» **Instructions to follow**:
From the entries that follow, reproduce exactly and only the lines from the line with "জার্মান ভাষা অনলাইনে" to the line with "الصفحة الرئيسية", endpoints included.

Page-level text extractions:
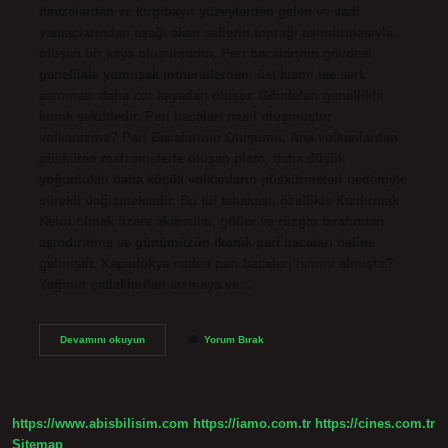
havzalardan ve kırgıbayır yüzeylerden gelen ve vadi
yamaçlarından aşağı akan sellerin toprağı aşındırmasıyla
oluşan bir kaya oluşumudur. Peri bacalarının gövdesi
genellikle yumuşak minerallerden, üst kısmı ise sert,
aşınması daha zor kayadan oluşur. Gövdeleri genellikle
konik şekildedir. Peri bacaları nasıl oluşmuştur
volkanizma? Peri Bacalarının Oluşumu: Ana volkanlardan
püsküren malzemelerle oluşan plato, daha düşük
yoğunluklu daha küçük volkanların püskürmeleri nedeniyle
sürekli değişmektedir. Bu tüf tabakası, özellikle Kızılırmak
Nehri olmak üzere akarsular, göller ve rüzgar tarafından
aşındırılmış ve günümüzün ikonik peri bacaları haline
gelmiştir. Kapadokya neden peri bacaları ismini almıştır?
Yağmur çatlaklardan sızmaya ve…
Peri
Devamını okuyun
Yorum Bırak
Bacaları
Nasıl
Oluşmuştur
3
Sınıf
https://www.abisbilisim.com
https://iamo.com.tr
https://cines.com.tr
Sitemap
--
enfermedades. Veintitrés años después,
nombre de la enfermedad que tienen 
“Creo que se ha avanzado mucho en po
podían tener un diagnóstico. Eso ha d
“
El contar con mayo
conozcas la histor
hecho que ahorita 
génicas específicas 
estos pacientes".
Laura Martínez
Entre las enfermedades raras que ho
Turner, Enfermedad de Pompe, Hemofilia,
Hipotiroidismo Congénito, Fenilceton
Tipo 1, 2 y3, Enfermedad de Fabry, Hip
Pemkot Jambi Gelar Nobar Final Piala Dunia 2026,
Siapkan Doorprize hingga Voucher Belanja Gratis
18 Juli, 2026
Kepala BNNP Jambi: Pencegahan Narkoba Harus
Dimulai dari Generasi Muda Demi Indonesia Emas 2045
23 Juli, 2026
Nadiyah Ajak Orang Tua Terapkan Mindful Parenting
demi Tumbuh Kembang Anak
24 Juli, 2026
---
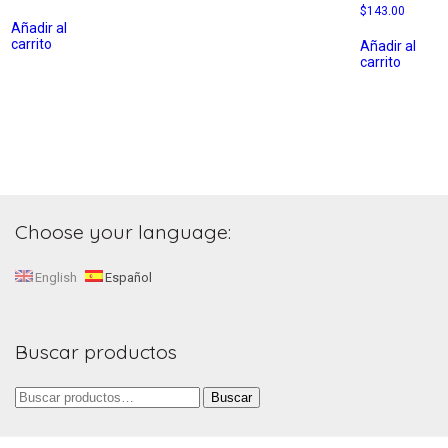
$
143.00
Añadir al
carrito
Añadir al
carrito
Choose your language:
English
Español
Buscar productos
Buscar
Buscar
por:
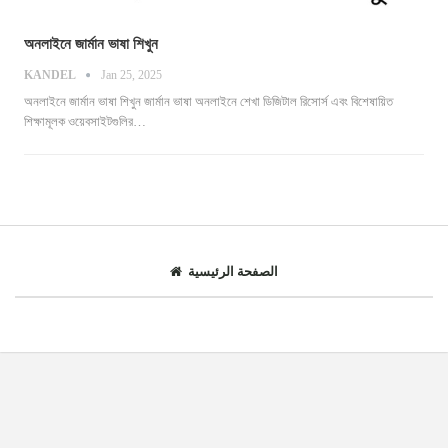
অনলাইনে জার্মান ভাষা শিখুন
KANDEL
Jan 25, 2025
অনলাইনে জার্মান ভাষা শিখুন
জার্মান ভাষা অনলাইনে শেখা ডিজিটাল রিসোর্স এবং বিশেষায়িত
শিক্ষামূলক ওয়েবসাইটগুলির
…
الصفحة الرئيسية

» **Written reply**:
জার্মান ভাষা অনলাইনে শেখা ডিজিটাল রিসোর্স এবং বিশেষায়িত
শিক্ষামূলক ওয়েবসাইটগুলির
…
الصفحة الرئيسية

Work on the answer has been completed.